Advanced Concurrency Control in Node.js and TypeScript

Advanced Concurrency Control in Node.js and TypeScript

When processing large numbers of files, API calls, or other asynchronous operations, controlling concurrency becomes crucial for performance and resource management. This guide explores how to build sophisticated concurrency control systems that can adapt to changing conditions at runtime.

Table of Contents

  1. Understanding the Problem
  2. Building a Basic Async File Iterator
  3. Implementing Fixed Concurrency Control
  4. Creating Dynamic Concurrency Control
  5. Advanced Patterns and Best Practices
  6. Real-World Applications

Understanding the Problem

When dealing with hundreds or thousands of asynchronous operations, running them all simultaneously can overwhelm your system, exhaust resources, or hit API rate limits. The goal is to maintain optimal throughput while respecting system constraints.

Key challenges:

  • Memory consumption from too many concurrent operations
  • Resource exhaustion (file handles, network connections)
  • Rate limiting from external APIs
  • Variable system load requiring dynamic adjustment
  • Graceful error handling without stopping the entire process

Building a Basic Async File Iterator

Let's start with a foundation: an async generator that recursively finds files. This pattern is memory-efficient and works well with concurrency control.

import * as fs from 'fs'
import * as path from 'path'

/**
 * Generator that recursively yields all .md files in a directory
 * @param dirPath - The directory path to search
 * @yields The full path to each .md file found
 */
export async function* iterateMarkdownFiles(
  dirPath: string
): AsyncGenerator<string, void, unknown> {
  try {
    const entries = await fs.promises.readdir(dirPath, { withFileTypes: true })

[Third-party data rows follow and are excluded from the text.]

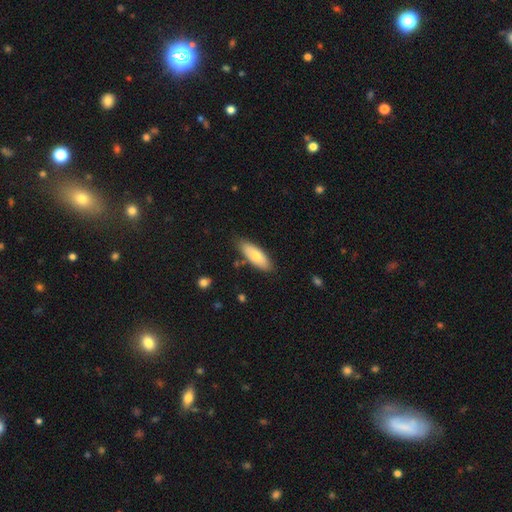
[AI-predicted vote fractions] Smooth or featured?
  - smooth: 75% *
  - featured or disk: 19%
  - star or artifact: 6%
How rounded?
  - in between: 71% *
  - cigar-shaped: 27%
  - round: 2%
Merging?
  - none: 80% *
  - minor disturbance: 15%
  - merger: 3%
  - major disturbance: 3%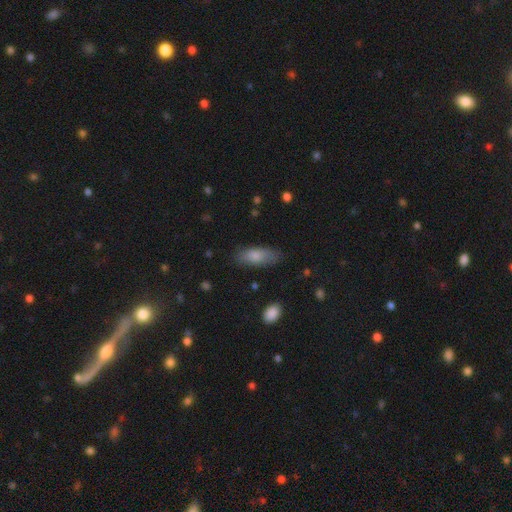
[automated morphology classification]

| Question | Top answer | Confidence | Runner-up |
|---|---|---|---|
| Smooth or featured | smooth | 82% | featured or disk (12%) |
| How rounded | in between | 76% | cigar-shaped (21%) |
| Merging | none | 77% | minor disturbance (18%) |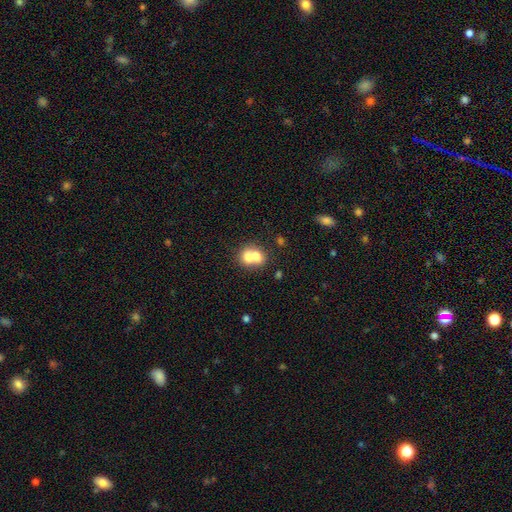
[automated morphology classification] type=smooth (68%); roundness=round (62%); merging=merger (68%).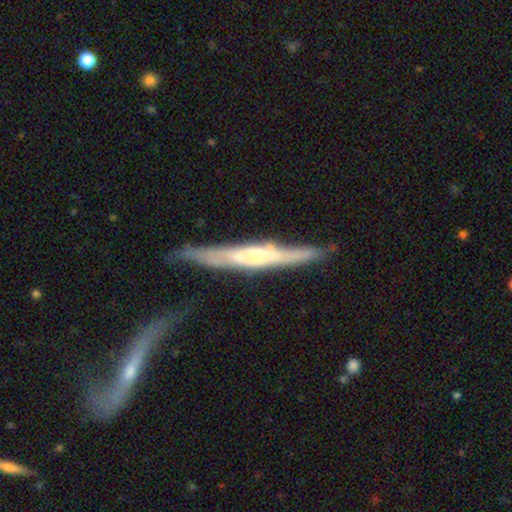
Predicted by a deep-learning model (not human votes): This appears to be a featured or disk galaxy (70%) viewed edge-on (87%) with a rounded central bulge (43%). Merging: none (66%).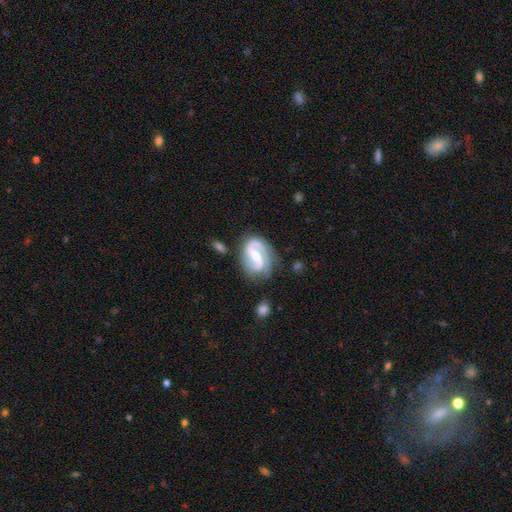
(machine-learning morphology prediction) type=featured or disk (86%); edge-on=no (97%); bar=strong (45%); spiral arms=yes (95%); winding=medium (46%); arm count=2 (83%); bulge=moderate (49%); merging=none (66%).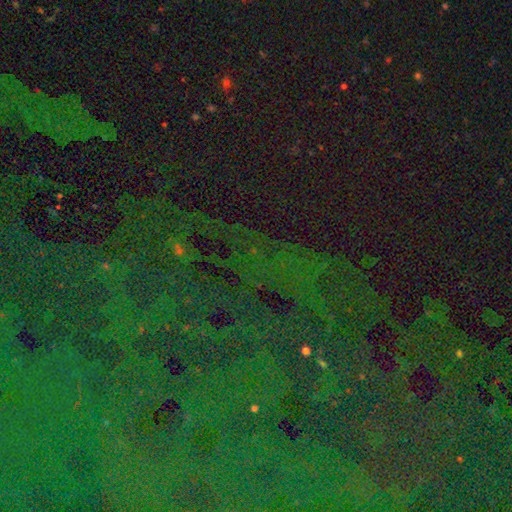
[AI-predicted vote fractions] Morphology: type=star or artifact (85%).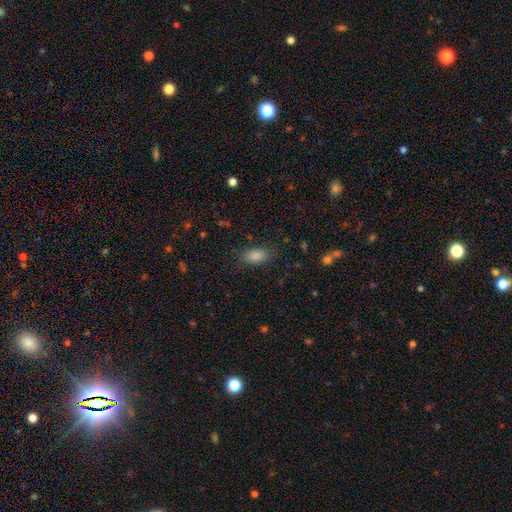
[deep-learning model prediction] A smooth galaxy with no disk features (86%) that is in between round and cigar-shaped (90%). Merging: none (81%).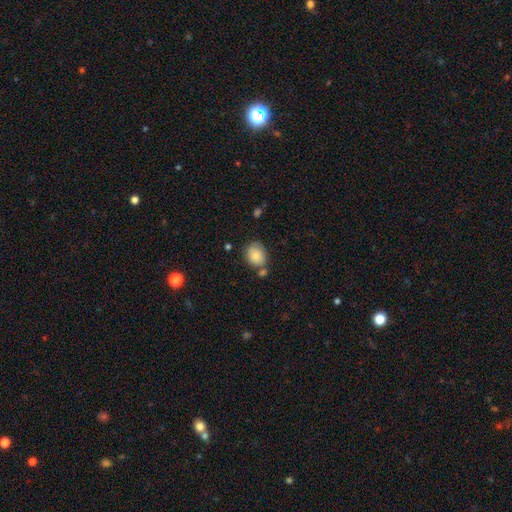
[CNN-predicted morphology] Smooth or featured?
  - smooth: 82% *
  - featured or disk: 10%
  - star or artifact: 8%
How rounded?
  - in between: 51% *
  - round: 48%
  - cigar-shaped: 1%
Merging?
  - none: 64% *
  - minor disturbance: 18%
  - merger: 14%
  - major disturbance: 5%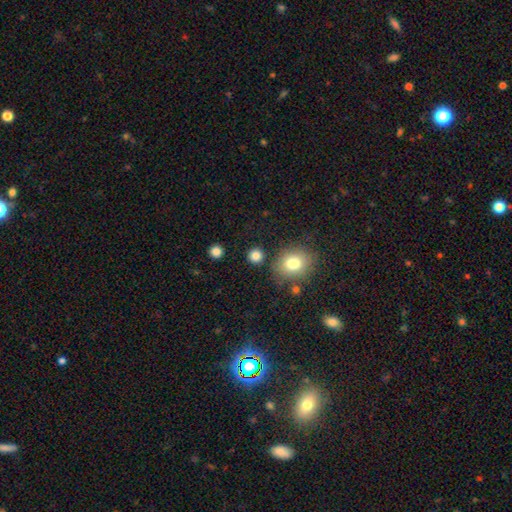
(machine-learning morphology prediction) Q: Smooth or featured?
A: smooth (84%); runner-up: star or artifact (12%)
Q: How rounded?
A: round (90%); runner-up: in between (9%)
Q: Merging?
A: none (86%); runner-up: minor disturbance (7%)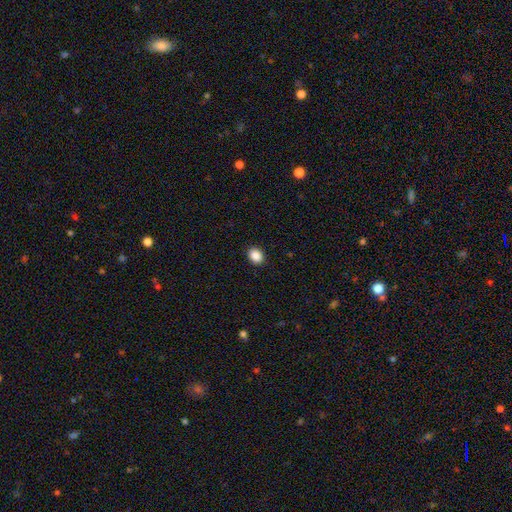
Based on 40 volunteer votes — Overall: smooth (95%). How rounded: round (66%; in between 34%). Merging: none (100%).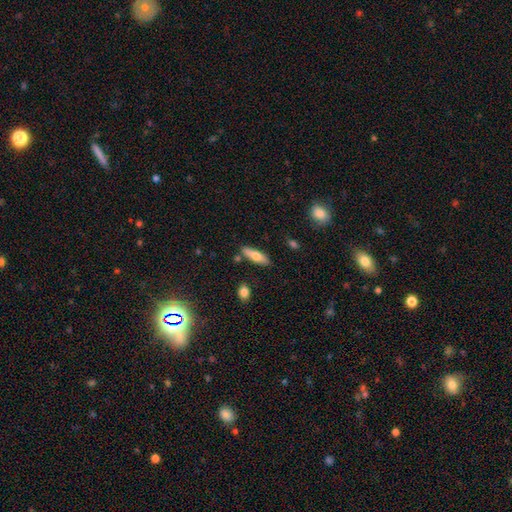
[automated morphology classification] smooth 67%, featured or disk 26%, star or artifact 7%. Down the decision tree: how rounded — cigar-shaped (56%); merging — none (80%).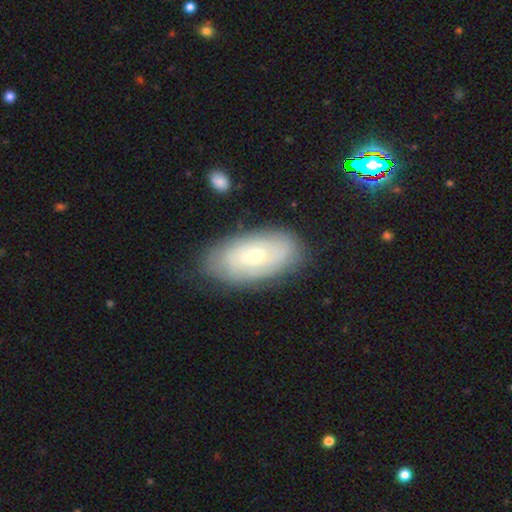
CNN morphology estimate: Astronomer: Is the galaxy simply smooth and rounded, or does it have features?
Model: featured or disk — 54% (runner-up: smooth, 38%).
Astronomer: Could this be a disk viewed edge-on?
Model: no — 91%.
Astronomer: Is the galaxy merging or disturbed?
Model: none — 77%.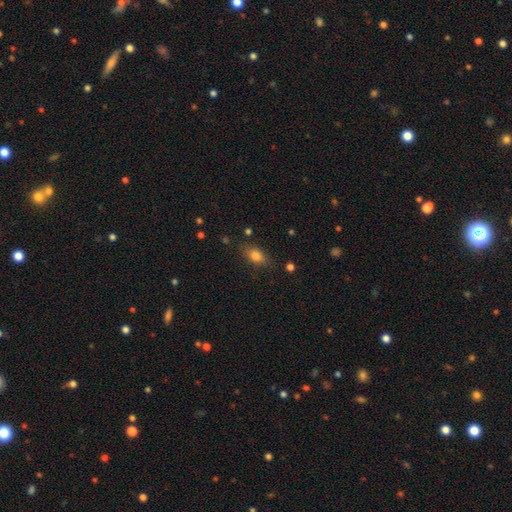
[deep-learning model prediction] A smooth galaxy with no disk features (81%) that is in between round and cigar-shaped (82%). Merging: none (79%).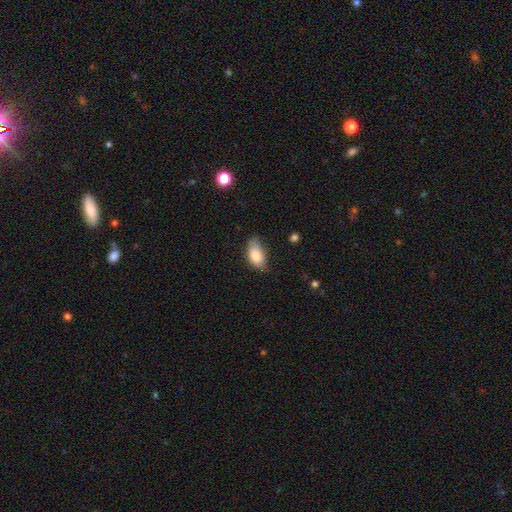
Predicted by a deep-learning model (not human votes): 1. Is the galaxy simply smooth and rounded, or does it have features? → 83% smooth, 10% featured or disk, 7% star or artifact.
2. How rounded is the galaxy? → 91% in between, 5% cigar-shaped, 4% round.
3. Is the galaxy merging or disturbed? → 60% none, 32% minor disturbance, 6% major disturbance, 2% merger.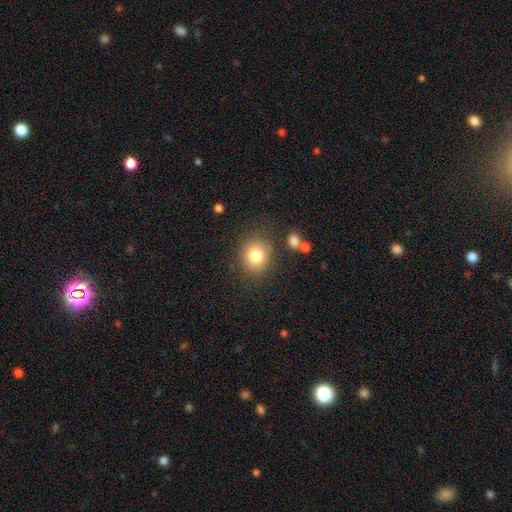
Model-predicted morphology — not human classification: A smooth galaxy with no disk features (80%) that is round (72%). Merging: none (81%).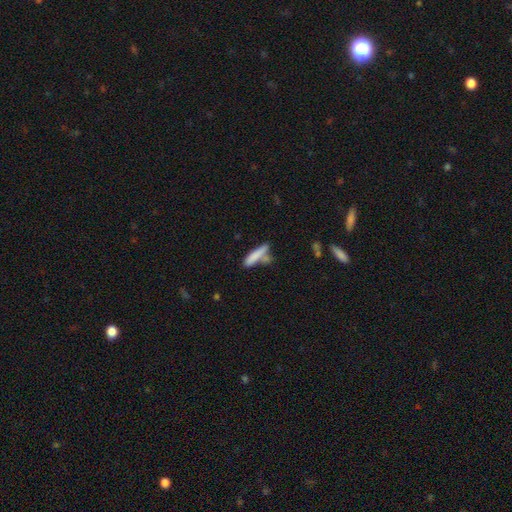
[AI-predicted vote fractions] smooth_or_featured: smooth (p=0.79) [alt: featured or disk p=0.14]
how_rounded: cigar-shaped (p=0.80) [alt: in between p=0.18]
merging: none (p=0.55) [alt: merger p=0.20]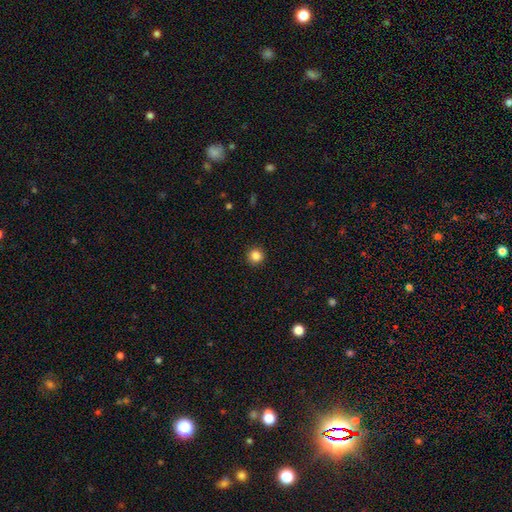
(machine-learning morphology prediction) smooth 85%, star or artifact 11%, featured or disk 3%. Down the decision tree: how rounded — round (95%); merging — none (92%).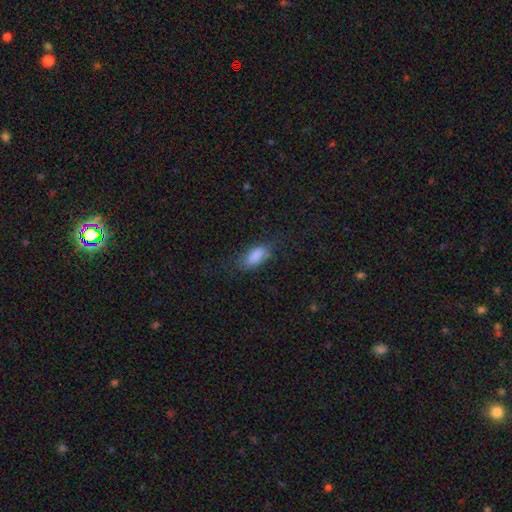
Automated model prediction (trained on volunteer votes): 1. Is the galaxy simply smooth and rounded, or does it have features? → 81% smooth, 10% featured or disk, 9% star or artifact.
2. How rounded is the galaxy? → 86% in between, 11% cigar-shaped, 3% round.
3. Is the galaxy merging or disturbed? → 60% none, 24% minor disturbance, 14% major disturbance, 2% merger.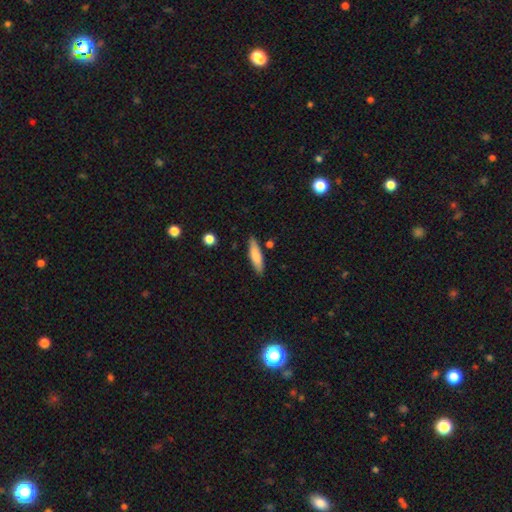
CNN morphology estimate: Smooth or featured: smooth — 78% (featured or disk — 16%)
How rounded: cigar-shaped — 70% (in between — 28%)
Merging: none — 84% (minor disturbance — 11%)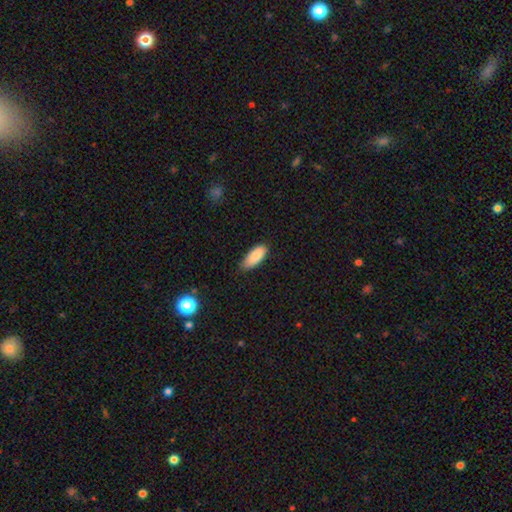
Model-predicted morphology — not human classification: Q: Smooth or featured?
A: smooth (85%); runner-up: featured or disk (8%)
Q: How rounded?
A: in between (84%); runner-up: cigar-shaped (14%)
Q: Merging?
A: none (71%); runner-up: minor disturbance (25%)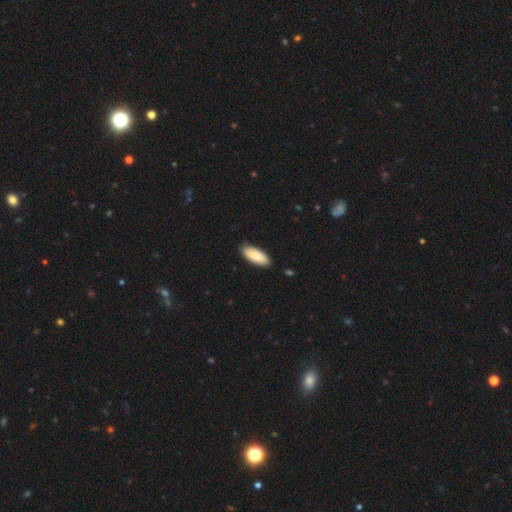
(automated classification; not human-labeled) smooth-or-featured: smooth: 87% | featured or disk: 7% | star or artifact: 5%
  how-rounded: in between: 78% | cigar-shaped: 21% | round: 1%
  merging: none: 87% | minor disturbance: 10% | major disturbance: 2% | merger: 1%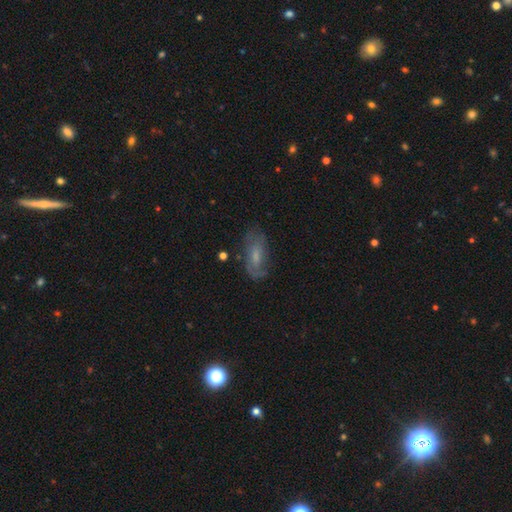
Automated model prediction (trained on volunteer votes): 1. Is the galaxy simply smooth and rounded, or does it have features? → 49% featured or disk, 42% smooth, 9% star or artifact.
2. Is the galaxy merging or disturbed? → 67% none, 21% minor disturbance, 10% major disturbance, 2% merger.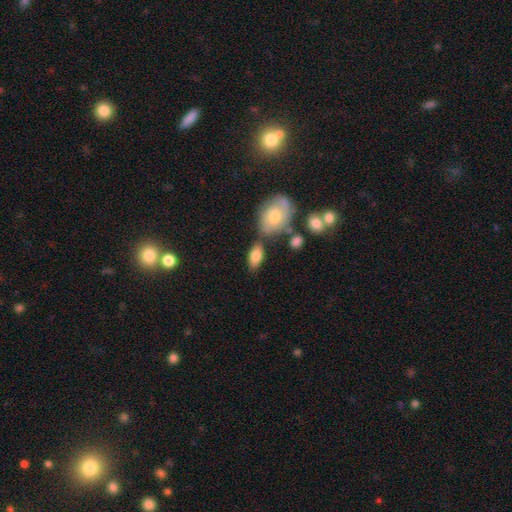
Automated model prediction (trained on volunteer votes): Overall: smooth (78%). How rounded: in between (90%). Merging: none (64%).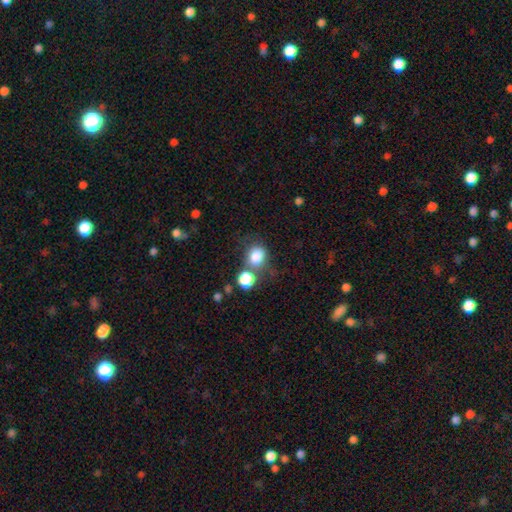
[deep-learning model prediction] This appears to be a smooth galaxy with no disk features (81%) that is round (64%). Merging: none (59%).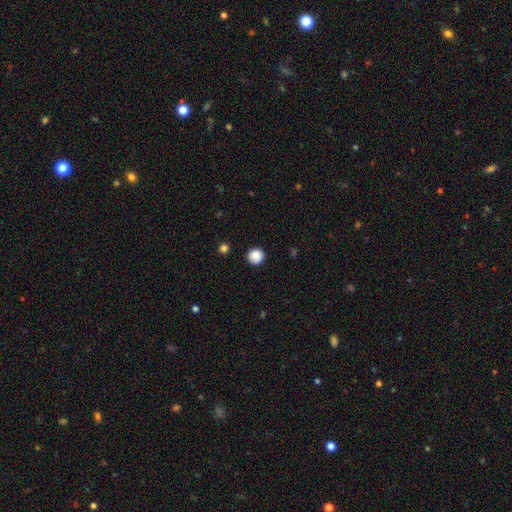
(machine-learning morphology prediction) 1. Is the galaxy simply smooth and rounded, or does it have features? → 88% smooth, 9% star or artifact, 3% featured or disk.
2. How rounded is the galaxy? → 94% round, 5% in between, 1% cigar-shaped.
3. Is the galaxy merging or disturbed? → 92% none, 5% minor disturbance, 2% major disturbance, 1% merger.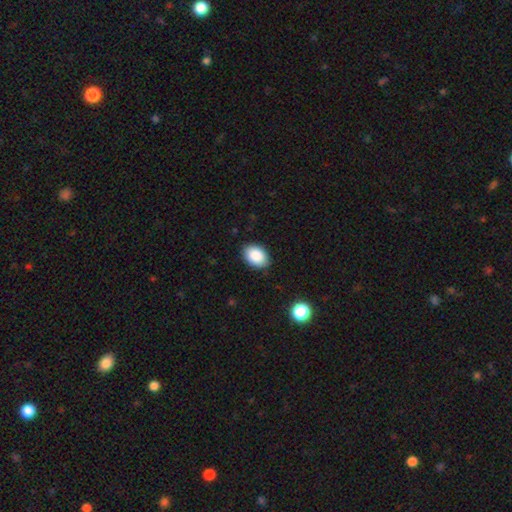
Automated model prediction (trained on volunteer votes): smooth 88%, star or artifact 7%, featured or disk 4%. Down the decision tree: how rounded — in between (85%); merging — none (87%).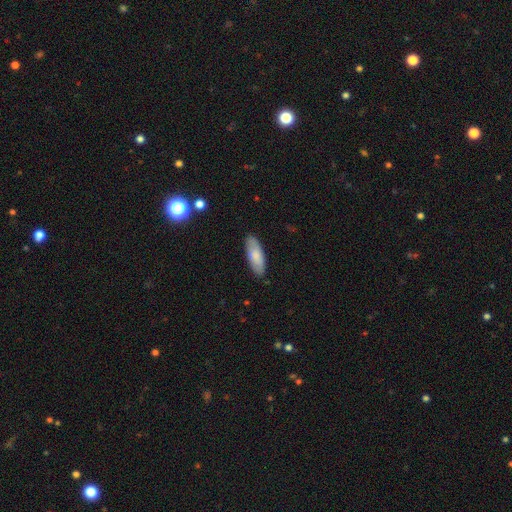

    for (const entry of entries) {
      const fullPath = path.join(dirPath, entry.name)

      if (entry.isDirectory()) {
        // Recursively search subdirectories
        yield* iterateMarkdownFiles(fullPath)
      } else if (entry.isFile() && entry.name.endsWith('.md')) {
        // Yield markdown files
        yield fullPath
      }
    }
  } catch (error) {
    // Handle permission errors or other filesystem issues
    console.warn(`Warning: Could not read directory ${dirPath}:`, error)
  }
}

Why async generators?

  • Memory efficient: Only holds one item at a time, not the entire list
  • Lazy evaluation: Files are discovered as needed
  • Composable: Works seamlessly with for-await loops and other async patterns
  • Cancellable: Can be stopped at any point without processing remaining items

Implementing Fixed Concurrency Control

The core concept is maintaining a "sliding window" of active operations. When one completes, immediately start the next one.

/**
 * Process files from an async generator with controlled concurrency
 * @param generator - The async generator to consume
 * @param processFile - Function to process each file
 * @param concurrency - Maximum number of concurrent operations
 */
export async function processWithConcurrency<T>(
  generator: AsyncGenerator<T, void, unknown>,
  processFile: (item: T) => Promise<void>,
  concurrency: number = 10
): Promise<void> {
  const activePromises = new Set<Promise<void>>()

  try {
    for await (const item of generator) {
      // Start processing the current item
      const promise = processFile(item).finally(() => {
        activePromises.delete(promise)
      })

      activePromises.add(promise)

      // If we've reached the concurrency limit, wait for at least one to complete
      if (activePromises.size >= concurrency) {
        await Promise.race(activePromises)
      }
    }

    // Wait for all remaining promises to complete
    await Promise.all(activePromises)
  } catch (error) {
    // Wait for all active promises to complete before throwing
    await Promise.allSettled(activePromises)
    throw error
  }
}

Key mechanisms:

  1. Set-based tracking: Using Set<Promise<void>> to track active operations
  2. Sliding window: Promise.race() waits for the first completion when at capacity
  3. Automatic cleanup: finally() ensures promises are removed from the set
  4. Graceful shutdown: Promise.allSettled() waits for cleanup before throwing errors

Example usage:

async function processMarkdownFile(filePath: string): Promise<void> {
  try {
    console.log(`📝 Processing: ${filePath}`)

    const content = await fs.promises.readFile(filePath, 'utf8')

    // Your processing logic here
    await new Promise((resolve) => setTimeout(resolve, Math.random() * 1000))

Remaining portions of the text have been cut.